Did it deserve its 5 minute standing ovation at Venice?

You bet! 

From the opening scene of an exuberant Thomasin McKenzie as wannabe fashion designer, Eloise Turner, dancing around her home in one of her own creationsto Cilla Black, the film hooks you into a psychedelic journey that will leave you as joyfully spent at the end as a 3 year old after a whole day’s sugar rush. 
Turner is a fiercely ambitious but unworldly girl living in Redruth, Cornwall, who dreams of making it big in London. Her grandmother, Rita Tushingham, is supportive but cautions her against the city. “London can be a lot,” she warns ominously. It may well be too much for someone like Eloise who sees things that others don’t. Specifically she sees the image of her mother who took her own life when Eloise was a child. But Eloise is determined and when the London College of Fashion offers her a place, she takes off in pursuit of fame and acclaim. 
In the big smoke, lumbered with the roommate from hell, Jocasta (Synnove Karlsen)who has discarded her surname because that’s what future megastars do, Eloise decides that pub crawls and bitching in the ladies toilets isn’t for her. She decides to rent a top floor room from a kindly old lady, Miss Collins (the late Diana Rigg to whom the film is dedicated). The room hasn’t been changed since the 1960s. ‘You can take it or leave it,’ huffs Miss Collins unapologetically. Eloise takes it. She loves it.

Task list:
a) According to the film review, where does Eloise Turner live before she leaves for London?
b) Copy word for word the part of the film review that opens with the words containing "From the opening" and closes with "fame and acclaim.".

Data listing:

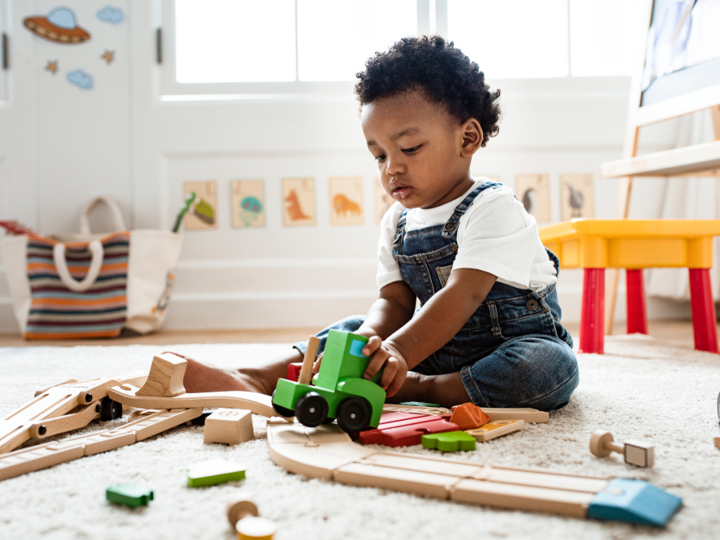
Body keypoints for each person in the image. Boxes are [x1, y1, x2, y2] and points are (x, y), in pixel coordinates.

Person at [182, 36, 579, 410]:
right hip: (431, 347)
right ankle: (256, 378)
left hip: (507, 346)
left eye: (409, 148)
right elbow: (394, 302)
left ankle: (424, 389)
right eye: (379, 155)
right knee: (352, 329)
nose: (393, 167)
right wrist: (368, 342)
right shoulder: (397, 222)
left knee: (547, 367)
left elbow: (464, 295)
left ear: (468, 138)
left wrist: (400, 353)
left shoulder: (493, 206)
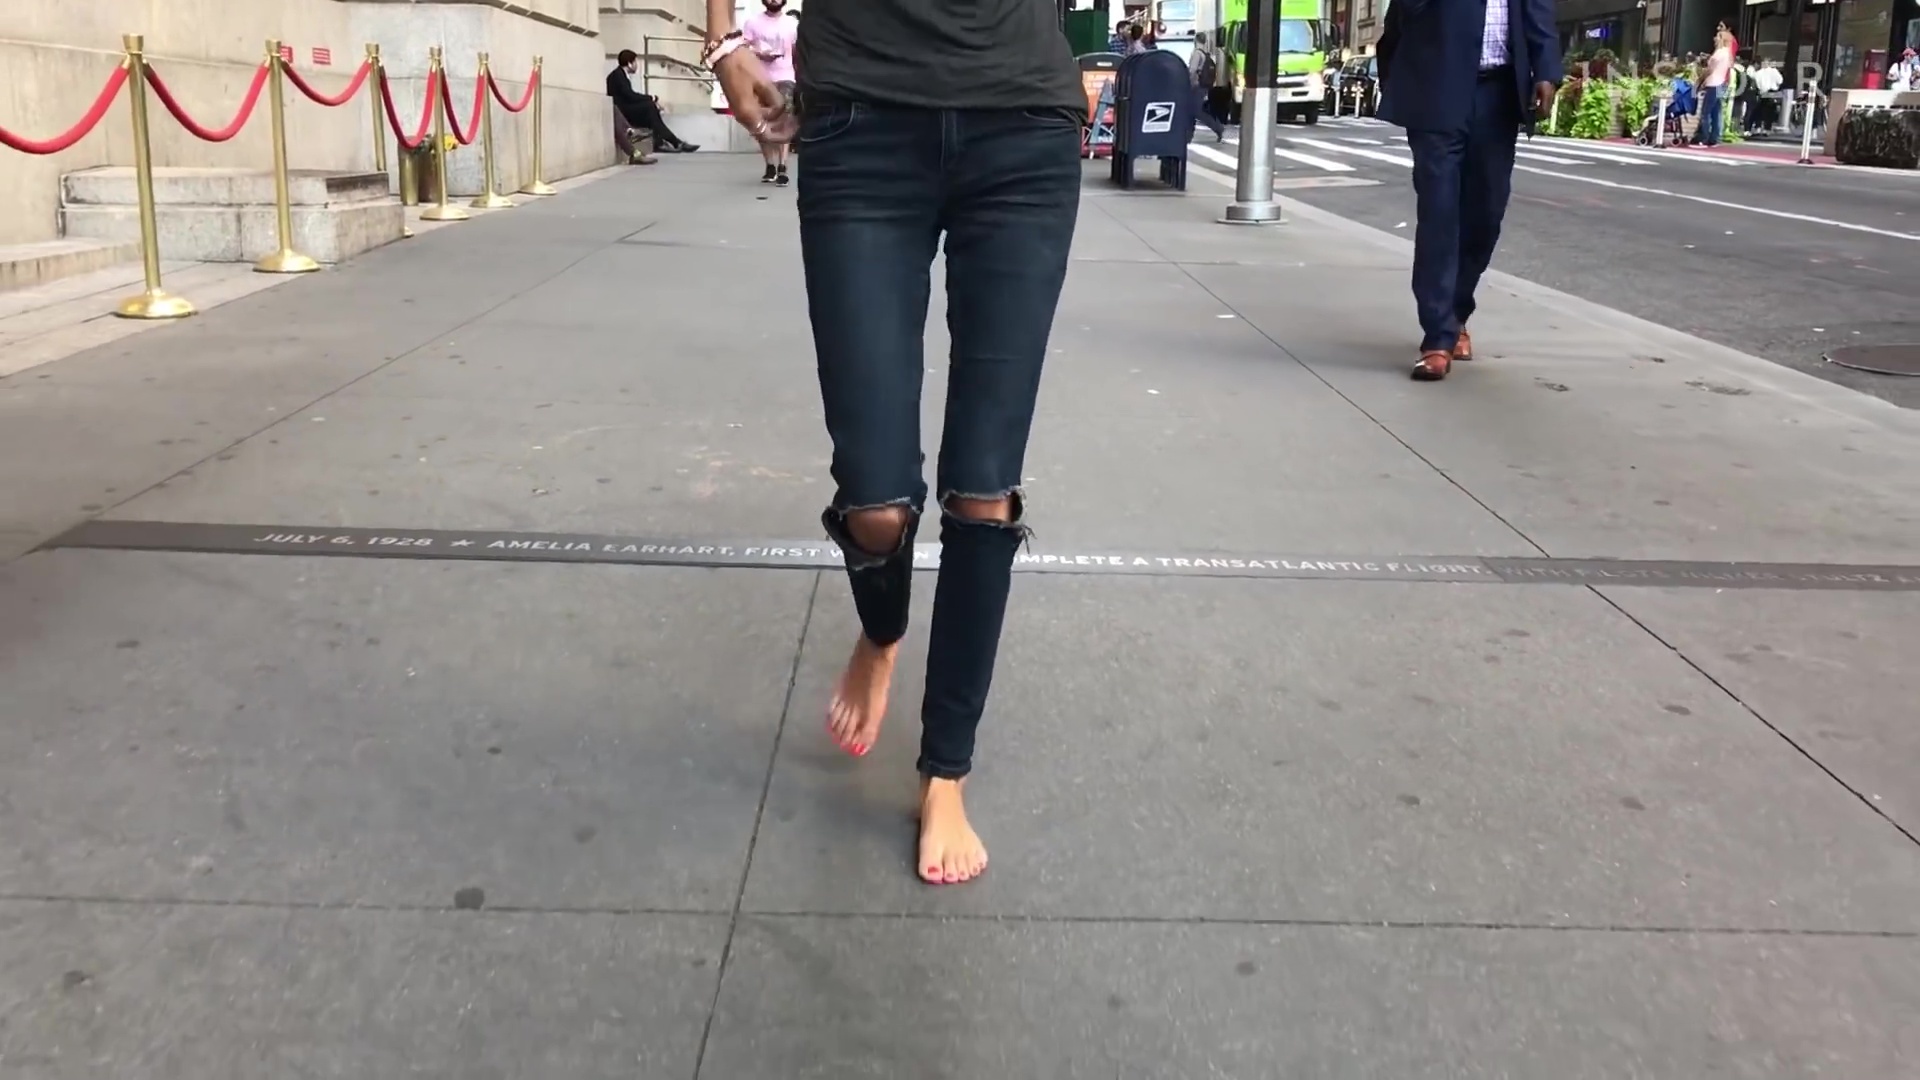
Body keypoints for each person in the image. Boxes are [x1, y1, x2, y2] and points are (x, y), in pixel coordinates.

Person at [702, 0, 1083, 885]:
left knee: (983, 490)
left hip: (1021, 123)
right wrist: (722, 46)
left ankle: (946, 770)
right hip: (861, 121)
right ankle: (882, 633)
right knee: (876, 501)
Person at [1378, 0, 1560, 381]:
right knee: (1439, 211)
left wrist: (1546, 69)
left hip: (1498, 94)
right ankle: (1437, 337)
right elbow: (1402, 15)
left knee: (1486, 214)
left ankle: (1456, 312)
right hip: (1437, 87)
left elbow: (1538, 10)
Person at [741, 0, 799, 185]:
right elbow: (743, 49)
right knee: (762, 121)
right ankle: (770, 165)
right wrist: (758, 53)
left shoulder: (792, 24)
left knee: (784, 120)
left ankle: (783, 166)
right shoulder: (753, 23)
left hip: (786, 77)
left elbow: (798, 53)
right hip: (760, 79)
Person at [606, 49, 700, 155]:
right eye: (635, 62)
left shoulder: (620, 74)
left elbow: (629, 96)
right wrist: (652, 98)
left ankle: (665, 142)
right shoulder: (618, 76)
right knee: (650, 107)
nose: (637, 65)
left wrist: (652, 100)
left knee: (652, 113)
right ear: (629, 63)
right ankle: (673, 142)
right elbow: (630, 96)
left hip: (626, 109)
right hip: (622, 113)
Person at [1697, 29, 1733, 146]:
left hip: (1713, 83)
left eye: (1717, 37)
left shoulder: (1718, 53)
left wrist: (1701, 80)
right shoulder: (1728, 53)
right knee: (1717, 112)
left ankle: (1705, 137)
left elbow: (1710, 70)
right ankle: (1715, 137)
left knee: (1706, 112)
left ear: (1721, 39)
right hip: (1722, 83)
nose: (1715, 39)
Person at [1188, 32, 1226, 140]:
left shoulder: (1197, 54)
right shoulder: (1205, 54)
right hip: (1203, 86)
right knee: (1193, 110)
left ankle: (1218, 128)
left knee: (1196, 111)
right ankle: (1189, 134)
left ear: (1196, 40)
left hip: (1197, 86)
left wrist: (1188, 82)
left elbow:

Answers in order:
a) Redruth, Cornwall.

b)
From the opening scene of an exuberant Thomasin McKenzie as wannabe fashion designer, Eloise Turner, dancing around her home in one of her own creationsto Cilla Black, the film hooks you into a psychedelic journey that will leave you as joyfully spent at the end as a 3 year old after a whole day’s sugar rush. 
Turner is a fiercely ambitious but unworldly girl living in Redruth, Cornwall, who dreams of making it big in London. Her grandmother, Rita Tushingham, is supportive but cautions her against the city. “London can be a lot,” she warns ominously. It may well be too much for someone like Eloise who sees things that others don’t. Specifically she sees the image of her mother who took her own life when Eloise was a child. But Eloise is determined and when the London College of Fashion offers her a place, she takes off in pursuit of fame and acclaim.